Seeing their autistic grandson succeed and knowing that other Viejitos Car Club members are also autistic in their family, inspired the natives of the mining district, as well as their family and friends, to organize the autism festival, which was held on October 16 in Sainte Claire.
With live music at Viola Stone Park, around 20 food, craft and other vendor vendors, and a busy car show on Fort Bayard Road, the first-ever Autism Fest has raised funds which were donated to Cobre and Silver. School districts.
Lorenzo’s father Daniel Fierro Jr. said Autism Fest could become an annual affair.
“The mayor of Santa Clara is interested,” he said.
Santa Clara resident Robert Padilla helped organize the event.
“It’s all about the children,” he said, adding that the funds are “for the purchase of school equipment to help children with learning disabilities, special programs, field trips – things like that”.
COVID-19 has disrupted aspects of everyone’s life, but for children with disabilities – many of whom benefit from daily routines and schedules more than other children – the pandemic has been particularly difficult.

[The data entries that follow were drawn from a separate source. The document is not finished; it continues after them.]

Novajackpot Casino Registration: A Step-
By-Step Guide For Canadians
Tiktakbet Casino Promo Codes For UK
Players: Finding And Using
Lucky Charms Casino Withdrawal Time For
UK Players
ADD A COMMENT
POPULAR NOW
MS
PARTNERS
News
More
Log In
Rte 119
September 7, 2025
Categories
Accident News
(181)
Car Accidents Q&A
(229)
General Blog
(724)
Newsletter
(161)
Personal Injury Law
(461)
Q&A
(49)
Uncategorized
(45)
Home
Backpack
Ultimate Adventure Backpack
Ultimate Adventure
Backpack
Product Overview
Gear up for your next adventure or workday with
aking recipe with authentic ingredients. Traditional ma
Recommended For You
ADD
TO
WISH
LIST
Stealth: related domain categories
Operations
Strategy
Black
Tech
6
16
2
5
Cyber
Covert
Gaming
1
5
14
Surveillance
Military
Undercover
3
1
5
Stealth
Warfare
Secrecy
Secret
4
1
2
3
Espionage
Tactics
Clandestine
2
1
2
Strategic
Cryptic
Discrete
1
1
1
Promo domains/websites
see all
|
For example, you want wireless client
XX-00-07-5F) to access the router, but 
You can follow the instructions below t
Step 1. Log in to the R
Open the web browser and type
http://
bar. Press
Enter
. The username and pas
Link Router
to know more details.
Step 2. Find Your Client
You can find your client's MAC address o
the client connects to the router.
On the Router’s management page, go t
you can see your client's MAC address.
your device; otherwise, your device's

Maria Perkins said her 14-year-old son Benson, who was born with Down syndrome, “is getting very passionate, very vocal about how much” COVID sucks! “”
Perkins, along with Galindo, started a local chapter of Sun Ambassadors just before COVID-19 turned the world upside down. The specialized dance troupe is still on hiatus.

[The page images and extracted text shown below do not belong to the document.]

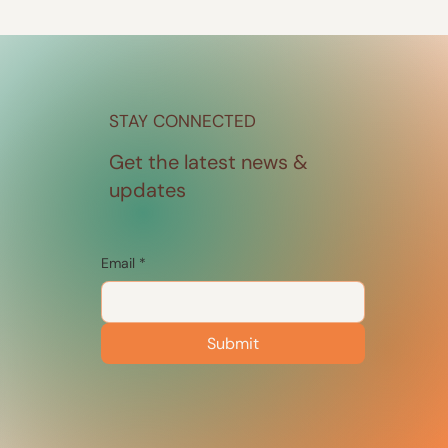
STAY CONNECTED
Get the latest news &
updates
Email
*
Submit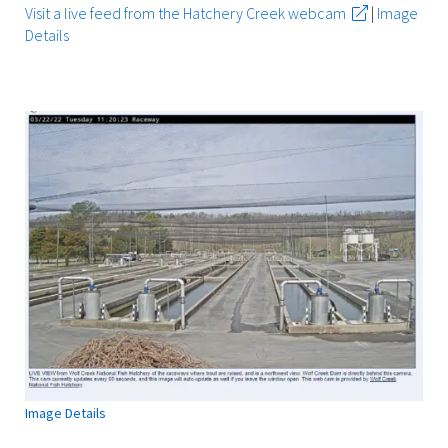
Visit a live feed from the Hatchery Creek webcam
|
Image
Details
Image Details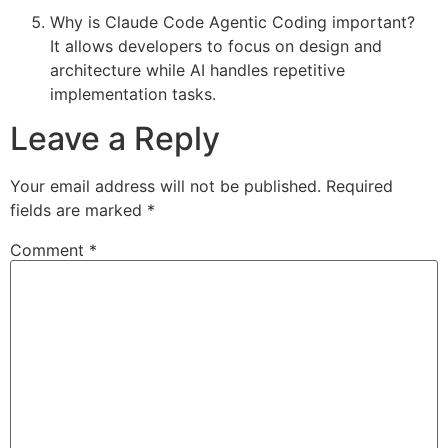
Why is Claude Code Agentic Coding important?
It allows developers to focus on design and
architecture while AI handles repetitive
implementation tasks.
Leave a Reply
Your email address will not be published.
Required
fields are marked
*
Comment
*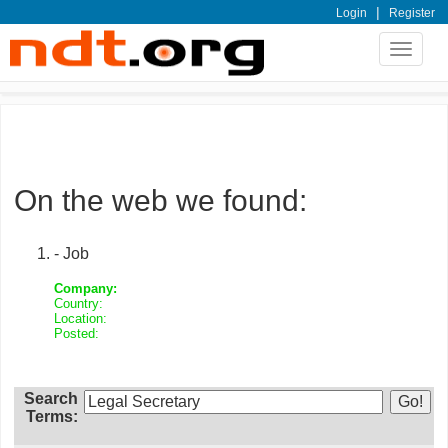
|
Login
Register
Toggle
navigat
On the web we found:
- Job
Company:
Country:
Location:
Posted:
Search
Terms: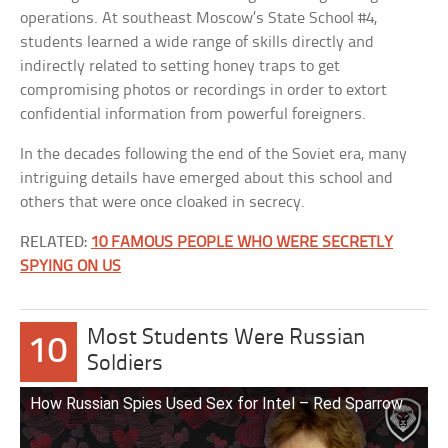
operations. At southeast Moscow’s State School #4,
students learned a wide range of skills directly and
indirectly related to setting honey traps to get
compromising photos or recordings in order to extort
confidential information from powerful foreigners.
In the decades following the end of the Soviet era, many
intriguing details have emerged about this school and
others that were once cloaked in secrecy.
RELATED:
10 FAMOUS PEOPLE WHO WERE SECRETLY
SPYING ON US
Most Students Were Russian
10
Soldiers
How Russian Spies Used Sex for Intel – Red Sparrow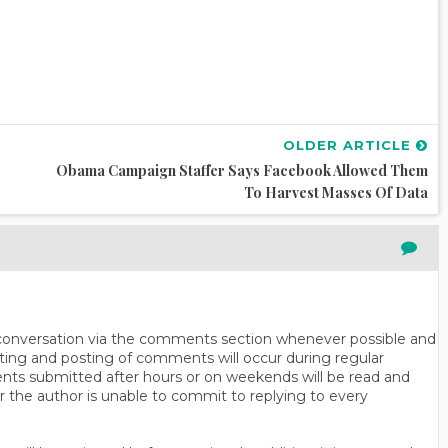
OLDER ARTICLE
Obama Campaign Staffer Says Facebook Allowed Them
To Harvest Masses Of Data
n conversation via the comments section whenever possible and
ting and posting of comments will occur during regular
ts submitted after hours or on weekends will be read and
r the author is unable to commit to replying to every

“I was hoping to restart it, but some of the other families are still hesitant because all of our kids are susceptible to health issues, even with the vaccine,” Perkins said.
“We really tried not to make the pandemic a big deal here, but he would be really scared of it,” she said. “But we have been blessed. My son has always been healthy without the problems associated with Down syndrome. We certainly had him vaccinated as soon as 12-17 year old eligibility opened. “
When the New Mexico Department of Public Education decided to prioritize in-person learning for students with disabilities, it was a godsend, Perkins said.

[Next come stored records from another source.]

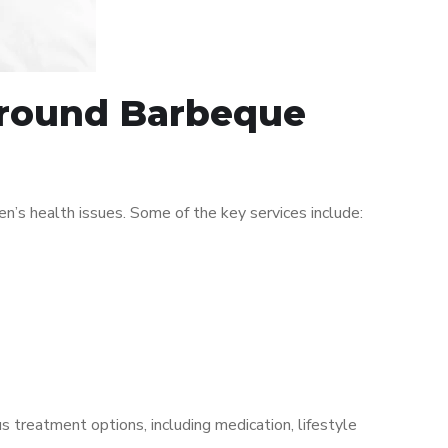
 around Barbeque
s health issues. Some of the key services include:
s treatment options, including medication, lifestyle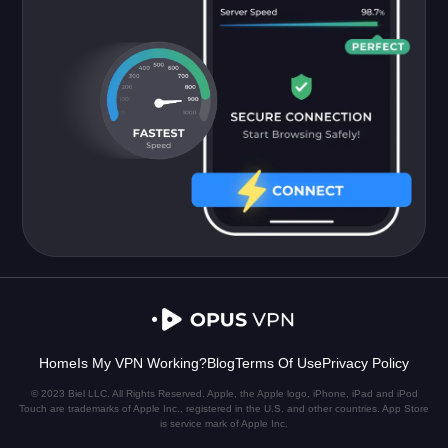
Home
Is My VPN Working?
Blog
Terms Of Use
Privacy Policy
© 2023 Biel LLC. All Rights Reserved. Apple, the Apple logo, iPhone, iPad and iPod
Touch are trademarks of Apple Inc., registered in the U.S. and other countries. App Store
is service mark of Apple Inc.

“Once he got back to school it was good,” she said. “He wears his mask at school, even though he doesn’t like it. Last year, before everyone went back to school, they first took over the disabled classrooms. It was a huge blessing, and kudos to the teachers who made it. It helped him not to be so scared.
According to the New Mexico Autism Society, by 2018, “the prevalence of autism had increased to one in 59 births,” and the estimated support costs associated with the autistic population, as well as autism research, United States amount to nearly $ 90. billion every year.
Silver City Mayor Ken Ladner addressed the festival crowd at Viola Stone Park, sharing his personal experience with children of close relatives born with autism spectrum disorder or intellectual or developmental disabilities.
“Not everyone goes out like us, but that doesn’t make them any less special than us,” said Ladner, recalling one of his sons, who had a chromosomal abnormality and died eight hours after he was born.
People diagnosed with Down syndrome, also known as Trisomy 21, have a chromosomal abnormality – an extra third copy of the 21st chromosome. That’s why March 21 is World Down Syndrome Awareness Day every year: 3-21.
With Down syndrome, Ladner said, “they’re even more special because they have an extra chromosome!”
Galindo told the Daily Press that she is working on a third edition of the “Down Syndrome Buddies and Friends” calendar, a project she started in the first year of the pandemic.
“This is the third year,” said Galindo, a little incredulously that the pandemic has forced the cancellation of so many special events for so many consecutive years.
“And the New Mexico Arc sponsored schedule will be inclusive again this year, so it’s open to people with all disabilities, not just Down syndrome,” Galindo continued, adding that she is currently researching artistic contributions.
Call Galindo at 575-590-7957 for more information. The calendars will go on sale for $ 10 later this year.
Geoffrey Plant can be contacted at [email protected] press.com.